In this episode, I’ll discuss what dose of norepinephrine is safe for patient mobilization.
While patient mobilization is important to avoiding complications of an ICU stay, the use of vasopressors like norepinephrine is often perceived as a reason to not mobilize a patient since it indicates hemodynamic instability.
A recent systematic review concluded that evidence determining specific doses of vasoactive drugs that would allow safe mobilization of patients in critical care is lacking. In response to this, a group of researchers at a university hospital in Germany decided to publish their experience mobilizing ICU patients on norepinephrine in the form of a retrospective cohort study. While this is a single center study it does encompass 16 different ICUs.
The authors analyzed over 800 patients who were mobilized over 3300 times while on a continuous infusion of norepinephrine. An ICU mobilization score was used to identify which patients qualified for in-bed only mobilization vs out-of-bed mobilization. Compared with other patients in the cohort who were mobilized while not on a vasopressor, there was no significant difference in mortality between groups. Adverse events related to mobilization on norepinephrine such as hypotension and tachycardia were rare occurring at a rate of 1%.

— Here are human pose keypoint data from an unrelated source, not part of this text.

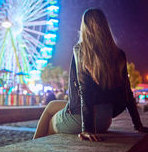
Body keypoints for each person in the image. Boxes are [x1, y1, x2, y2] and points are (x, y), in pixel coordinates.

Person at [33, 8, 148, 141]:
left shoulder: (81, 50)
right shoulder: (118, 54)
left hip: (86, 121)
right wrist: (137, 125)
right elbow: (127, 92)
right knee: (51, 105)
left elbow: (84, 90)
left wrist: (86, 129)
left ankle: (32, 150)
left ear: (84, 27)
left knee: (51, 121)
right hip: (105, 120)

There was no interaction between the dose of norepinephrine or the type of mobilization (in bed vs out of bed) in terms of adverse event rate. There was a single severe adverse event where a patient on 0.14 mcg/kg/min needed to be resuscitated after an attempt at out-of-bed mobilization and the resuscitation was successful. Furthermore in a sensitivity analysis it did not appear like norepinephrine had any effect at all on the development of an adverse event.

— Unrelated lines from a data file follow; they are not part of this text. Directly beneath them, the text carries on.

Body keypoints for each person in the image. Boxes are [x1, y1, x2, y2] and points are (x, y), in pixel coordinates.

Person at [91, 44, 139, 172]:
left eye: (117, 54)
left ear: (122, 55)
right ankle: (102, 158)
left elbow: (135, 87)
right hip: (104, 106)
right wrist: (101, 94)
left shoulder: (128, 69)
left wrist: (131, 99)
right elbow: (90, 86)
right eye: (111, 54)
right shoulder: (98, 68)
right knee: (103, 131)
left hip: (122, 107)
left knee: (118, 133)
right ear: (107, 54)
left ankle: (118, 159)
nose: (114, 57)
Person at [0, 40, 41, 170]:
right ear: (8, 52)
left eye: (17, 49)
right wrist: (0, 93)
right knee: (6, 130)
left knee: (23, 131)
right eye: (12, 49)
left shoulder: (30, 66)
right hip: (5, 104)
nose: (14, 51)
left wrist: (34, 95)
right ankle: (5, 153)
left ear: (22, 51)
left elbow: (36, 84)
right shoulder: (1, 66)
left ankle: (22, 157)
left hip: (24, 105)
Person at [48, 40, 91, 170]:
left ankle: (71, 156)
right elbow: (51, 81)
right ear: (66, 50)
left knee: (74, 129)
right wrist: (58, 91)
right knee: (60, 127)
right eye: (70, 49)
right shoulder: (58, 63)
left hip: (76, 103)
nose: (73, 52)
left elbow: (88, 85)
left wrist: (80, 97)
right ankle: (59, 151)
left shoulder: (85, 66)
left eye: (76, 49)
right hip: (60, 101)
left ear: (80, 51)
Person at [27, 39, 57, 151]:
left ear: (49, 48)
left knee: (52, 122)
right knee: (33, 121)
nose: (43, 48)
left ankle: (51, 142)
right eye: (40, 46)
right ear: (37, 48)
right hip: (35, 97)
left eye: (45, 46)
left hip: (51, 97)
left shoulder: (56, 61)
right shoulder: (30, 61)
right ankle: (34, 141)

The authors concluded that:
Mobilisation with norepinephrine can be done safely when considering the status of the patient and safety guidelines. We demonstrated that safe mobilisation was possible with norepinephrine doses up to 0.20 µg/kg/min for out-of-bed (IMS ≥ 2) and 0.33 µg/kg/min for in-bed (IMS 0–1) mobilisation.
This represents some very detailed information on a large cohort of patients mobilized while on norepinephrine and until prospective data is available it is reasonable to consider mobilization for patients on norepinephrine using the same criteria described in this article.